Our thanks to Nigel for this. He writes:
“There are a number of “take aways” from this story that show the problem intentionally and unintentionally. First of course identifies the crucial role of fathers. But of course doesn’t really address how fathers might be supported just assumes they somehow go…. Then when asking for men to be “mentors” they are inundated, men are ready to be mentors, coaches and so on, when asked. Of course it doesn’t ask why they generally aren’t asked and why there aren’t all those organisations for boys that used to exist that are now for girls too (YMCA, Scouts and so on). It raises the spectre of “Adolescence” despite that being a fictional drama. The boy wasn’t fatherless so its not even relevant to fatherlessness.
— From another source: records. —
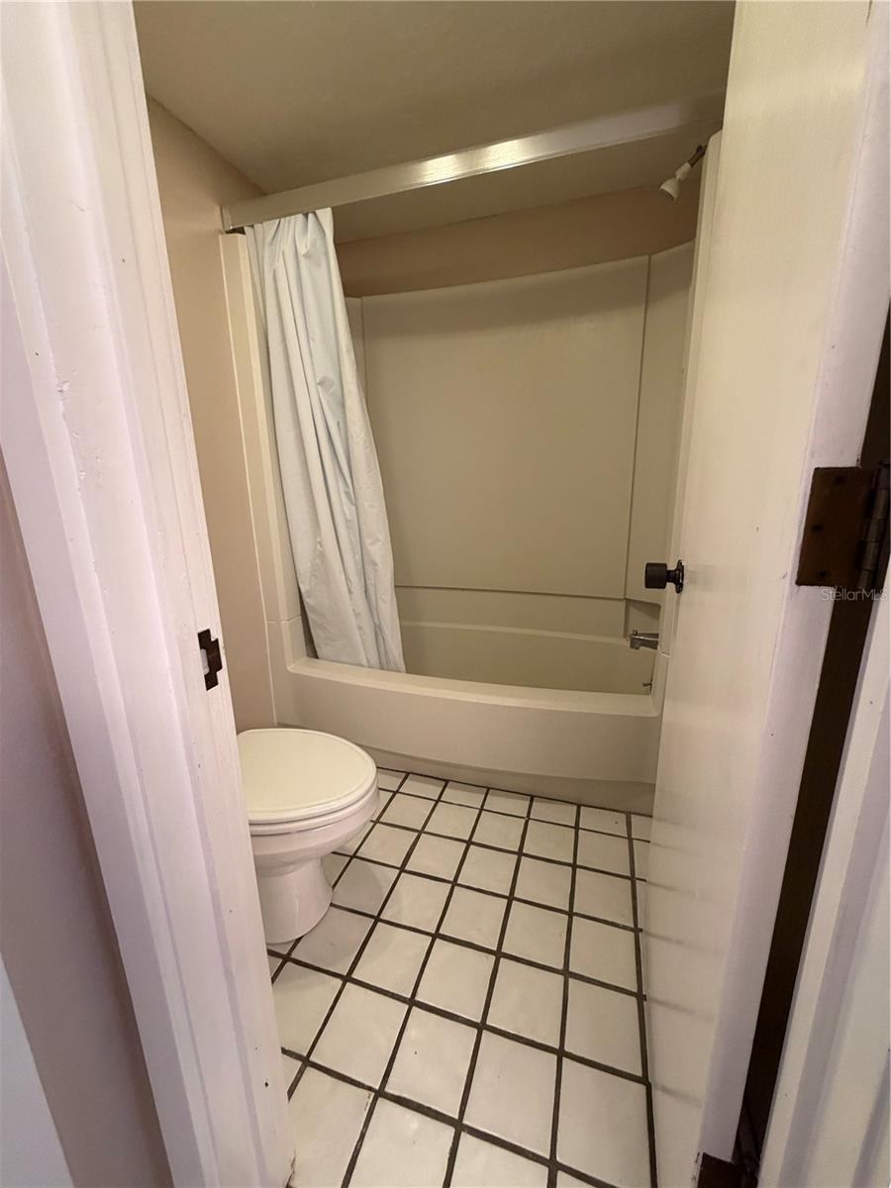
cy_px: 594
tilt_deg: -13.9
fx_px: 480
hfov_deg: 85.7
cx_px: 446
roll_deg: +1.5
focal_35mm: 14
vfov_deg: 102.1
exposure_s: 1/60
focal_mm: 2.22
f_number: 2.2
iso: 320
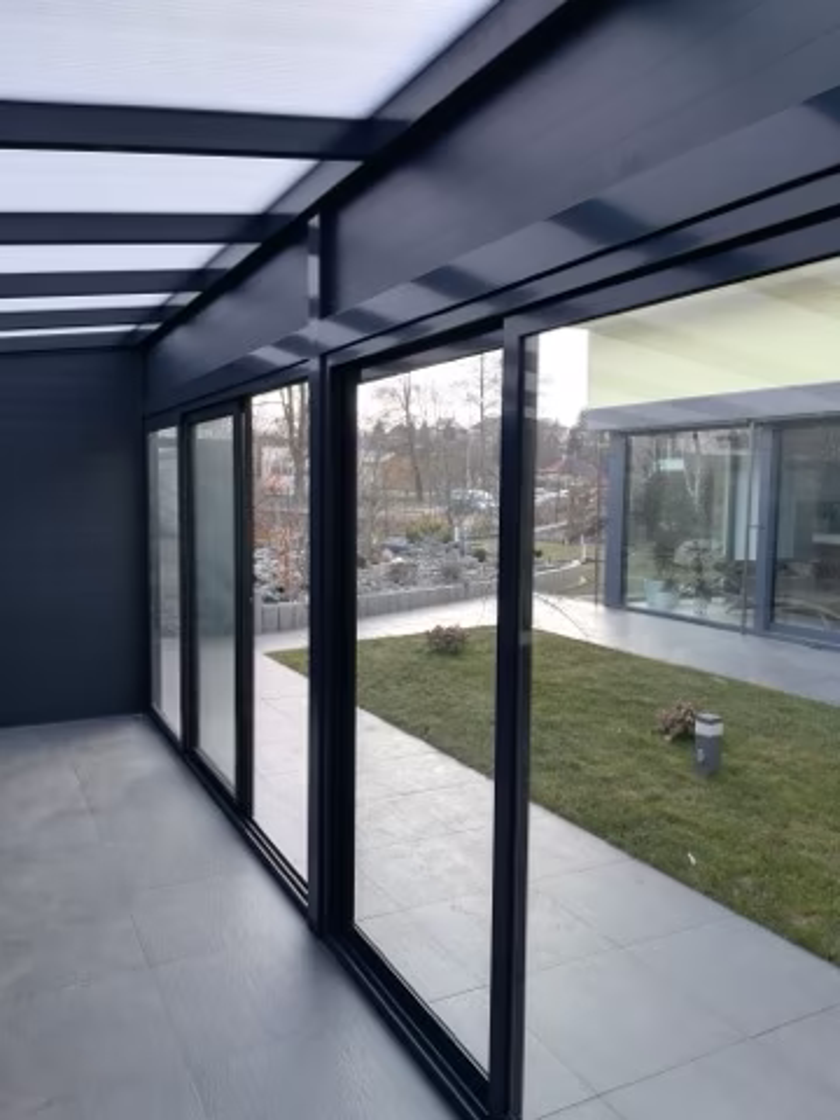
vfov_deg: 67.3
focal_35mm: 26
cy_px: 560
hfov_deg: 53.1
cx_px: 420
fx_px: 841
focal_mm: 3.83
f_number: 2.2
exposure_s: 1/120
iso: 64
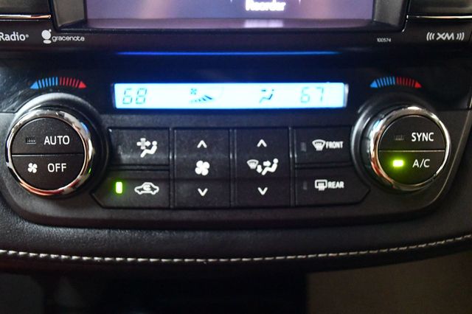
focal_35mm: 36
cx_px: 236
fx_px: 472
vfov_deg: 36.8
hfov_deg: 53.2
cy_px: 157
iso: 12800
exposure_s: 1/50
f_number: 4
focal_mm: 24
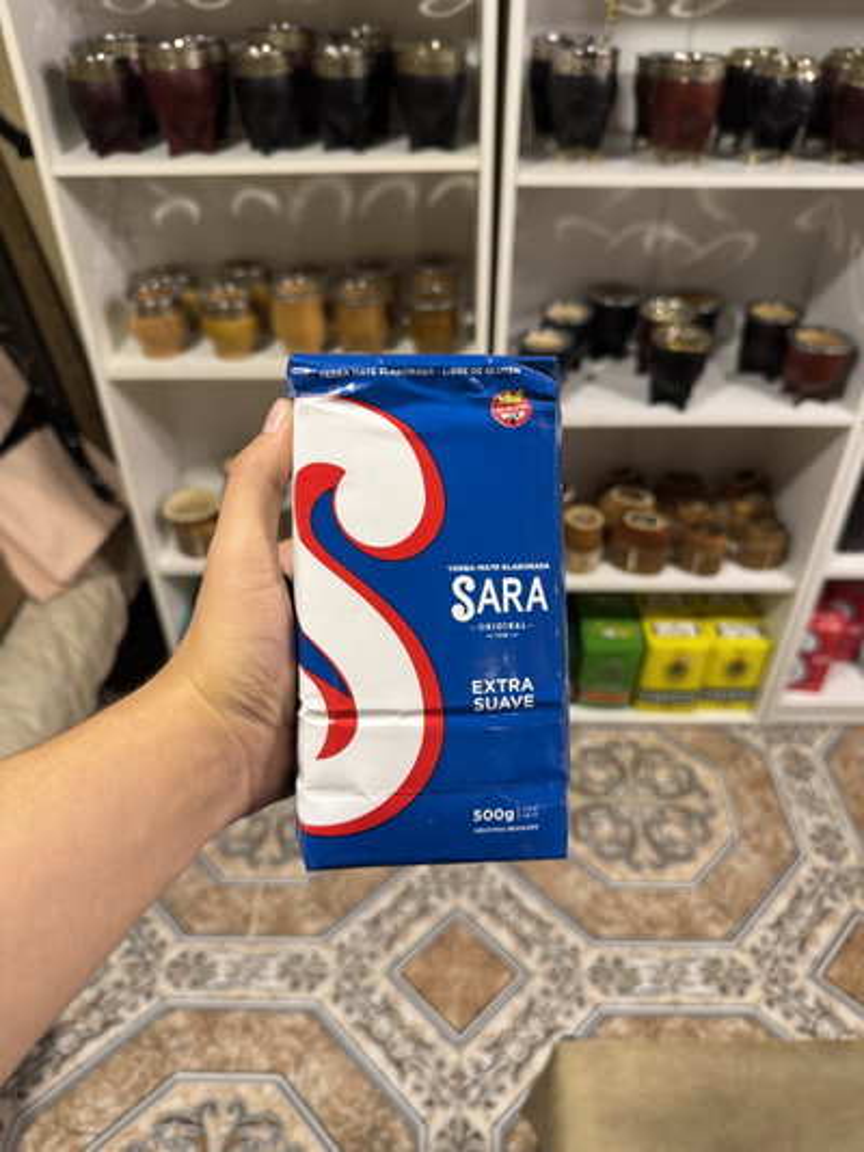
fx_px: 798
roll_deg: +1.3
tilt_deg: -37.9
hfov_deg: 56.8
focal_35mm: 24
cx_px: 432
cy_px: 576
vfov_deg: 71.6
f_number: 1.78
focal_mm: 6.76
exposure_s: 1/100
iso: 200
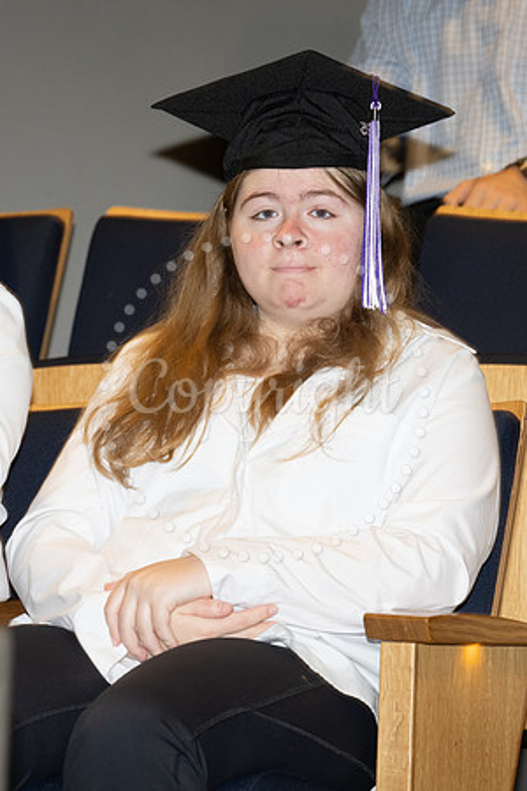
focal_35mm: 194
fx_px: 4262
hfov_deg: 7.1
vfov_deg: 10.6
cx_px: 284
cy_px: 364
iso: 640
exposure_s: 1/80
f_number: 5.6
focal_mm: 120
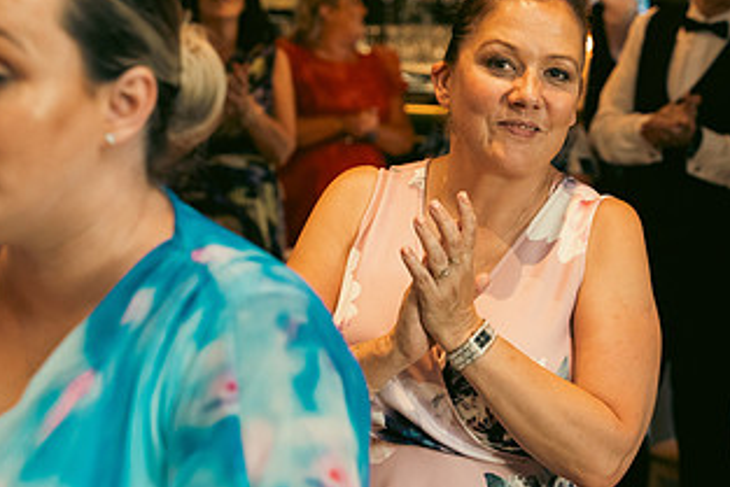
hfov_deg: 20.3
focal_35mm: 100
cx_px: 478
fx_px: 2029
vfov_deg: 13.7
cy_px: 267
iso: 2500
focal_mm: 54
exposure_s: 1/160
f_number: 3.5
And the piece ends with a restatement of the idea of “man up”.
“Raphael says his message to children whose father figure has vanished is this: “You need to use it as your why. “Use that as your reason to push you further. Don’t use it as an excuse to not do things, use it a reason why you did things.”
Don’t get me wrong I’m all for the 50 men who showed up to be mentors. And I’m glad the two boys were helped by their mentors. Anything that helps boys is to be applauded. But to really address the problem of fatherlessness and directionless youth thinking they’re unwanted by their society requires a real change in society. Time and again the social attitudes survey shows people aspire to partner, form a family and live an ordinary life with retirement and grandchildren (and each time the Fawcett Soc. etc says women need “educating” out of these aspirations). But nothing in our society supports young men in these aspirations, in fact it very successfully puts them off the idea as “abuse” and “control” “domination” after all aspiring to be a “breadwinner” for a family is “misogyny”. In my youth there was talk of the importance of showing teenagers like me and my contemporaries at a vocational secondary modern school that there was a root to a decent job, being a “catch” to find a partner and understanding how that family would need you. There was talk of “buying into” society. This became more acute in the early 80s when mass unemployment broke the “buy in” for 100,000s. Having declared such things as patriarchal oppression it should be no surprise young men can’t see how their aspirations can be fulfilled. And one can see fatherlessness and Lack of direction is most widespread in our “sink estates”. Mentors can help but some really big changes have to happen to achieve Rupert Lowe’s laudable ambition.”